··· INPUT FOR THIS TASK ···

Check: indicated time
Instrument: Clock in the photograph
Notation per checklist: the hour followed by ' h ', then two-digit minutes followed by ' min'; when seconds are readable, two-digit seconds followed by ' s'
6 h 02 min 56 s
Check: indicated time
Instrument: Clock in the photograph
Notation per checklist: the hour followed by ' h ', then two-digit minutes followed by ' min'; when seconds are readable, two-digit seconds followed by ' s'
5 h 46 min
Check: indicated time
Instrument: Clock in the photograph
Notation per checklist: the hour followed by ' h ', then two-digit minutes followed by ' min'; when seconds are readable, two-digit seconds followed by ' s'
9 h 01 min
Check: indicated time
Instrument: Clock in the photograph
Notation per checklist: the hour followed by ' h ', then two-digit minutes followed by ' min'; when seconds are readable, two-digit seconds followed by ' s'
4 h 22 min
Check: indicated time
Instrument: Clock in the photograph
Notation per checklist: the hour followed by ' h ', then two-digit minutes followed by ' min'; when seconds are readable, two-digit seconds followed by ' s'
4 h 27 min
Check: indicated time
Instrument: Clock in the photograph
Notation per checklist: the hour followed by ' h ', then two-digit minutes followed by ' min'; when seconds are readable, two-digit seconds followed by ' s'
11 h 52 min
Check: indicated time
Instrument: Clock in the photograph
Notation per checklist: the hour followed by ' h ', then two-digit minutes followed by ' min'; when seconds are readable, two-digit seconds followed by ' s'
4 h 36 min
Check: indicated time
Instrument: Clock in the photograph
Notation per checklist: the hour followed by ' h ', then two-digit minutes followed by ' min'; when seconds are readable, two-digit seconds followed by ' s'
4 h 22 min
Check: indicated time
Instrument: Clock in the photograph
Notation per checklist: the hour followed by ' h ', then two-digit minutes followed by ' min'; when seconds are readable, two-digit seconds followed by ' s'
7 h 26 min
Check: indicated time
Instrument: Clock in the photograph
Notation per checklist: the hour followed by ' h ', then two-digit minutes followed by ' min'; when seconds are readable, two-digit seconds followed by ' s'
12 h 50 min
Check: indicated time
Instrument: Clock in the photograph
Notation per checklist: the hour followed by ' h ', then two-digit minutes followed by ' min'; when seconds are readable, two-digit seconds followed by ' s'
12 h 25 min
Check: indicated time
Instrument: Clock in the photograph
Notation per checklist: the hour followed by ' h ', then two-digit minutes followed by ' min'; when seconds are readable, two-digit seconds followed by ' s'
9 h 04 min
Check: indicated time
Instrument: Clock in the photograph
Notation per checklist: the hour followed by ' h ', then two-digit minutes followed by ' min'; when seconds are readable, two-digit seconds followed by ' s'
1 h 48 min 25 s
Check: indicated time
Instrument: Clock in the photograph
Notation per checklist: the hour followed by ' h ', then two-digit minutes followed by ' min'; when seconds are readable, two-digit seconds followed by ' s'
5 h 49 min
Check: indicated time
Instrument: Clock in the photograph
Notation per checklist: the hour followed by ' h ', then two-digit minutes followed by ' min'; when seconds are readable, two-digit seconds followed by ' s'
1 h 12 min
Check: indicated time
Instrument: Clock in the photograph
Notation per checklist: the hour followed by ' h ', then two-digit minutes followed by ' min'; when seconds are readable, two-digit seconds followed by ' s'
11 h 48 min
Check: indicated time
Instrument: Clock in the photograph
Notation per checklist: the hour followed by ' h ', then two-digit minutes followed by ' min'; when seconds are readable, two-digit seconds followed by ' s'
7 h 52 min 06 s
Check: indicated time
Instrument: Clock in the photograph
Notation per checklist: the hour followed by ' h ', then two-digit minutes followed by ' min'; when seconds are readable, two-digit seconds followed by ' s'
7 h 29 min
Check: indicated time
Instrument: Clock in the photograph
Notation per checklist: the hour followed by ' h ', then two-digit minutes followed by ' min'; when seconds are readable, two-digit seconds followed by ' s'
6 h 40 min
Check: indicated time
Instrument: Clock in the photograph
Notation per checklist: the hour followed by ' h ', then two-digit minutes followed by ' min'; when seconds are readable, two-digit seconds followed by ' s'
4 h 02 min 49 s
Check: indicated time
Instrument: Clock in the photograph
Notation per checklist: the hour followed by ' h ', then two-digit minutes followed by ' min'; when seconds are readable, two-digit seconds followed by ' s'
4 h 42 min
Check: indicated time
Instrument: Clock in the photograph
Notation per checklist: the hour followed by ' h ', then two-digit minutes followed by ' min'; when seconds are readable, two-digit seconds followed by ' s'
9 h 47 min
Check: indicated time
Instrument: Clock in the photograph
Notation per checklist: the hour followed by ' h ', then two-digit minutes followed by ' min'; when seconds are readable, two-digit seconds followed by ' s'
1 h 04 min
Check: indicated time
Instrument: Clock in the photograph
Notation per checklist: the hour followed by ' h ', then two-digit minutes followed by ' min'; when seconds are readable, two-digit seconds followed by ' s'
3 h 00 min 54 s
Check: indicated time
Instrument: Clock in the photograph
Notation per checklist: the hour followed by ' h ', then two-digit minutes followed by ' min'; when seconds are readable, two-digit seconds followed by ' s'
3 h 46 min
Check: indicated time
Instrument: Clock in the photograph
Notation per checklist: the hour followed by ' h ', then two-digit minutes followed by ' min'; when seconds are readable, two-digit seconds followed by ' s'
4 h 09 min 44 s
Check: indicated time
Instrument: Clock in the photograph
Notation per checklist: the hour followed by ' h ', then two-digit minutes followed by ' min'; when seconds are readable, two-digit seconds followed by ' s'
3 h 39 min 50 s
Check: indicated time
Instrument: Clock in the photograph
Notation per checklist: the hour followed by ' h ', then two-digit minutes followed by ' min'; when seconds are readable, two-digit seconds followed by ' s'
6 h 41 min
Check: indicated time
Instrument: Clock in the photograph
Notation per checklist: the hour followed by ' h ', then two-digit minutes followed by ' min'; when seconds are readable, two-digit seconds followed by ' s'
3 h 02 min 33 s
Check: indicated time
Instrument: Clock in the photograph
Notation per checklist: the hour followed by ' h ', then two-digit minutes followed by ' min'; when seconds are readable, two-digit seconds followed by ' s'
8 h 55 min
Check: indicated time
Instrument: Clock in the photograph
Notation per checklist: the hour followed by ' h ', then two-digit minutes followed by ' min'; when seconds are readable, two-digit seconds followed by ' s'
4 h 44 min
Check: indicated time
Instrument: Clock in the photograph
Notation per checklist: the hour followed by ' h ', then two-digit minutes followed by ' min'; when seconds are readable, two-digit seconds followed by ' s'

···

**EXERCISE BRIEF:** Please recast the listing above as a JSON list of strings, one string per line with blank lines left out, covering everything from its first line down through the line containing "11 h 52 min", both ends included.

**SOLUTION:**
[
  "Check: indicated time",
  "Instrument: Clock in the photograph",
  "Notation per checklist: the hour followed by ' h ', then two-digit minutes followed by ' min'; when seconds are readable, two-digit seconds followed by ' s'",
  "6 h 02 min 56 s",
  "Check: indicated time",
  "Instrument: Clock in the photograph",
  "Notation per checklist: the hour followed by ' h ', then two-digit minutes followed by ' min'; when seconds are readable, two-digit seconds followed by ' s'",
  "5 h 46 min",
  "Check: indicated time",
  "Instrument: Clock in the photograph",
  "Notation per checklist: the hour followed by ' h ', then two-digit minutes followed by ' min'; when seconds are readable, two-digit seconds followed by ' s'",
  "9 h 01 min",
  "Check: indicated time",
  "Instrument: Clock in the photograph",
  "Notation per checklist: the hour followed by ' h ', then two-digit minutes followed by ' min'; when seconds are readable, two-digit seconds followed by ' s'",
  "4 h 22 min",
  "Check: indicated time",
  "Instrument: Clock in the photograph",
  "Notation per checklist: the hour followed by ' h ', then two-digit minutes followed by ' min'; when seconds are readable, two-digit seconds followed by ' s'",
  "4 h 27 min",
  "Check: indicated time",
  "Instrument: Clock in the photograph",
  "Notation per checklist: the hour followed by ' h ', then two-digit minutes followed by ' min'; when seconds are readable, two-digit seconds followed by ' s'",
  "11 h 52 min"
]